There were numerous killings and attempted assassinations, including the stabbing of the Japanese translator Hitoshi Igarashi in 1991. Rushdie himself spent many years in enforced hiding, but gradually he came out of his cocoon – the Toronto PEN event being the most significant first step – and, in the past two decades, he’d been leading a relatively normal life.
However, he never missed an opportunity to speak out on behalf of the principles he’d been embodying all his writing life. Freedom of expression was foremost among these. Once a yawn-making liberal platitude, this concept has now become a hot-button issue, since the extreme right has attempted to kidnap it in the service of libel, lies and hatred, and the extreme left has tried to toss it out the window in the service of its version of earthly perfection. It doesn’t take a crystal ball to foresee many panel discussions on the subject, should we reach a moment in which rational debate is possible. But whatever it is, the right to freedom of expression does not include the right to defame, to lie maliciously and damagingly about provable facts, to issue death threats, or to advocate murder. These should be punished by law.

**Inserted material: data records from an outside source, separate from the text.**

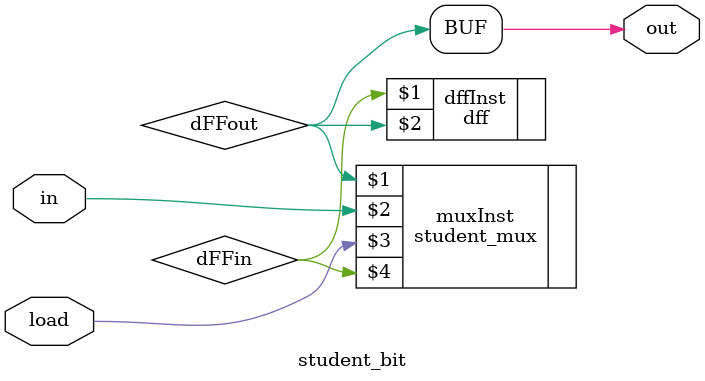
<source format=v>
module student_bit(input in, load, output out);
    wire dFFin, dFFout;
    student_mux muxInst(dFFout,in,load,dFFin); //could alternative and load with clk signal
    dff dffInst(dFFin, dFFout);
    assign out = dFFout;
endmodule
</source>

As for those who are still saying, “yes, but …” about Rushdie – some version of “he should have known better”, as in “yes, too bad about the rape, but why was she wearing that revealing skirt” – I can only remark that there are no perfect victims. In fact, there are no perfect artists, nor is there any perfect art. Anti-censorship folks often find themselves having to defend work they would otherwise review scathingly, but such defending is necessary, unless we are all to have our vocal cords removed.